──────── Given text

In cryptography, there is a theory that states that anything that can be done with a central party can also be done without a central party. This fundamental principle underpins the much-hyped notion of “decentralisation” – the backbone of the tectonic shift we are beginning to experience in the sphere of technology. We are talking about voting, auctions, compliance and even currencies – in short, any process that relies on intermediaries could be impacted by blockchain technology.

In today’s world, intermediaries perform a range of important tasks that help build trust between a client and a firm, or a constituent and a government. Since assets like money, stocks, gold and intellectual property are often stored on digital files, they are very easy to reproduce. Encryption techniques and middlemen stop thieves from creating wealth out of thin air by simply pressing “Control+C” to copy and “Control+V” to paste.

The act of creating wealth out of thin air by copying digital files is referred to as the “double-spend problem” in cryptography. For example, if someone uses their Visa credit card, the information is sent to a centralised database that is maintained by Visa. We trust these companies to protect our sensitive information and settle our transactions. Since Visa controls the network, they can reverse and censor transactions as they please.

Reaching consensus

In the 1970s, computer specialists began to explore other ways to solve this problem because they realised that even a central authority like Visa could be hacked by an adversary or corrupted from within. In a decentralised network, there is no single ruler to make sure that no one copies a digital file and creates wealth out of thin air. For example, Bitcoin users need to constantly update their transaction history in order to reflect new transactions coming into the network and the wallet balances. If a user could send the same Bitcoin to two different wallets, then the supply of Bitcoin could be inflated infinitely.

In order to stop double-spends, every computer that maintains the Bitcoin blockchain needs to have the same information about which wallets hold what amounts of value, and they need to reach a unanimous decision, or consensus, about these amounts. Cryptocurrencies use consensus mechanisms to stop users from double-spending the same coin. Blockchain technology has started a revolution because consensus mechanisms enable strangers to stop double-spend attacks without using middlemen.

As shown in Table 1, over 17 different consensus mechanisms exist today; however, none of them are perfect. We will outline the idea behind the two most popular methods (see Figure 1) for taking decentralised decisions in a cryptocurrency network.

────────────────

# [Work instruction]
Transcribe the blockchain text word for word, starting at "In the 1970s, computer" and ending at "be inflated infinitely.".

──────── Extracted information

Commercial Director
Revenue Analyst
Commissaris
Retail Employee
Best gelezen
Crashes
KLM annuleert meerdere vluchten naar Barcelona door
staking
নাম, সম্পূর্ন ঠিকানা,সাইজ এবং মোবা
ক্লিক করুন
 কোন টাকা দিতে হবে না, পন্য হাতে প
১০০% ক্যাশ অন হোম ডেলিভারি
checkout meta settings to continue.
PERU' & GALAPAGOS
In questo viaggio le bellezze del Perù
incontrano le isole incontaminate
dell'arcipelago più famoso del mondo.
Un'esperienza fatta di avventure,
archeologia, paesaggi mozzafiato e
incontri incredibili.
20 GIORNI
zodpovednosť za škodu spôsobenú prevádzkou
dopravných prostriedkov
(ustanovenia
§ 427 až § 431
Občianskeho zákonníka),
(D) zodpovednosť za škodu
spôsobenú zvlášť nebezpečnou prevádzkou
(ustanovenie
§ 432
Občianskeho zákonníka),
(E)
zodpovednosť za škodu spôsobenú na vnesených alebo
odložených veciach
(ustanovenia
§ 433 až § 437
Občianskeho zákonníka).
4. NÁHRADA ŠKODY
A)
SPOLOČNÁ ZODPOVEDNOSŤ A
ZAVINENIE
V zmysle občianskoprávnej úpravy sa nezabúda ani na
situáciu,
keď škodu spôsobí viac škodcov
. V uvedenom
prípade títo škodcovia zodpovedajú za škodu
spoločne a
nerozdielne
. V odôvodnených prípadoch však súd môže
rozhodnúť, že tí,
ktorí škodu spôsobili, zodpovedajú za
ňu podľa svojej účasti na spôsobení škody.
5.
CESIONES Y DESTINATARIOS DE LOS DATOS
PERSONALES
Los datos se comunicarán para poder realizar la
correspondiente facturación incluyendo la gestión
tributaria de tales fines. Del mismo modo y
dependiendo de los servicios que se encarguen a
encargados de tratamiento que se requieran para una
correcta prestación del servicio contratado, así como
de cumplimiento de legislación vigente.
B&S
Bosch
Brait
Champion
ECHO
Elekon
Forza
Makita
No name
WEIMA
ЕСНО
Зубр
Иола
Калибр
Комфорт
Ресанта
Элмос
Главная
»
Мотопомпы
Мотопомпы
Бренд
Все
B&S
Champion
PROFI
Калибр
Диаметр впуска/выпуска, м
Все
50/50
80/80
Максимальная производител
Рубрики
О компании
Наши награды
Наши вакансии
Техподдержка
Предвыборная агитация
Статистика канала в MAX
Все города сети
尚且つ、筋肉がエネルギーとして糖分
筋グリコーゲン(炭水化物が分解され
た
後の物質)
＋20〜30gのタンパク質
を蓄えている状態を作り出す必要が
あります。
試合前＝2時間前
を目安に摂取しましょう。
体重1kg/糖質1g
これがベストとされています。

────────────────

# [Reply]
In the 1970s, computer specialists began to explore other ways to solve this problem because they realised that even a central authority like Visa could be hacked by an adversary or corrupted from within. In a decentralised network, there is no single ruler to make sure that no one copies a digital file and creates wealth out of thin air. For example, Bitcoin users need to constantly update their transaction history in order to reflect new transactions coming into the network and the wallet balances. If a user could send the same Bitcoin to two different wallets, then the supply of Bitcoin could be inflated infinitely.